What is potentially distinct about Schmitt's account in this excerpt is his reference to one flash he believed he saw on the lunar surface itself. The released metadata does not say whether the surface-flash observation was investigated separately from the in-flight flashes or whether it received a different determination. Readers interested in the underlying observation should read the released excerpt directly rather than relying on either side's characterization of it.
What this Apollo 17 cluster does NOT establish
- It does not prove extraterrestrial origin for the observed flashes, the triangular formation, or any other observation. The rubric measures evidentiary weight that an encounter remains unexplained, not probability of any specific origin.
- It does not establish that the Apollo 17 crew formally reported these observations as anomalous at the time of the mission. The transcripts and debriefings were created for technical mission-record purposes; the "unidentified phenomenon" framing is the framing applied by NASA's modern PURSUE-release metadata, not necessarily the astronauts' contemporaneous characterization.
- It does not establish what the Department of War's PURSUE-era investigation into VM6 will conclude. The disposition is "open" - the case has been opened but no determination has been published in this release.
- For the in-flight light flashes specifically, conventional cosmic-ray explanations are well-established in the scientific literature for the bulk of similar Apollo-era reports.
How to verify everything on this page
- Each of the four files links above to its dedicated page on this site, where you can download the original (SHA-256 verified against war.gov), see the full released summary, and click through to the war.gov source URL.

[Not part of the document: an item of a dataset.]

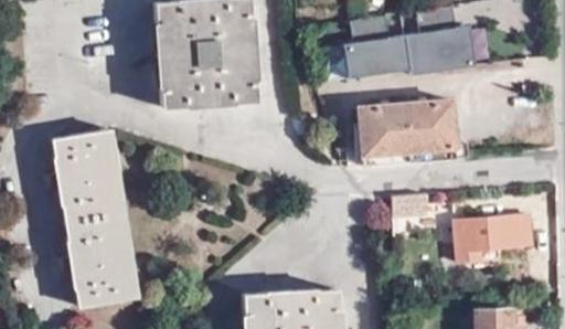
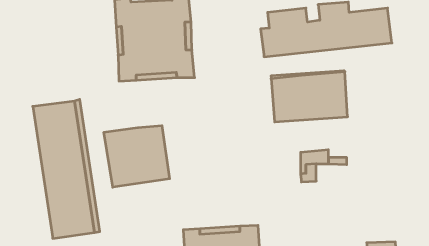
building: none -> [104,126,170,187]
building: [456,217,532,269] -> none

- The 1972 mission dates, the crew identification (Cernan, Evans, Schmitt), and the mission rank ("ninth crewed U.S. mission to the Moon, sixth to land astronauts") are standard historical record. The PURSUE metadata for each file independently states "Apollo 17 was the ninth crewed U.S. mission to the Moon, and the sixth to land astronauts on the lunar surface."
- The three observation periods on D2 (9 minutes day 1, 3 hours day 2, 6 minutes day 3), the Dick Henry X-ray context on D5, the Schmitt light-flash account on D6, and the triangular-formation framing on VM6 are all sourced verbatim from the released file metadata.
- For the broader NASA category context, see /nasa-ufo-photos/. For the Apollo 12 cluster comparison, see /apollo-12-ufo-photos.
Bottom line
The Apollo 17 PURSUE cluster is a smaller release than Apollo 12's, but it has a different character: where Apollo 12 is dominated by lunar-surface photographs that NASA modified to highlight specific regions, Apollo 17 leans heavily on the astronauts' own voices - a transcript and two debriefings carrying narrative observations from Cernan, Evans, and Schmitt. The single image in the set (VM6) is the one with an active Department of War investigation. For researchers building a comparison between the two final lunar missions' PURSUE submissions, the cluster split is the story: photo-heavy on Apollo 12, voice-heavy on Apollo 17, with one anomalous photograph on the Apollo 17 side that has reopened as an active case.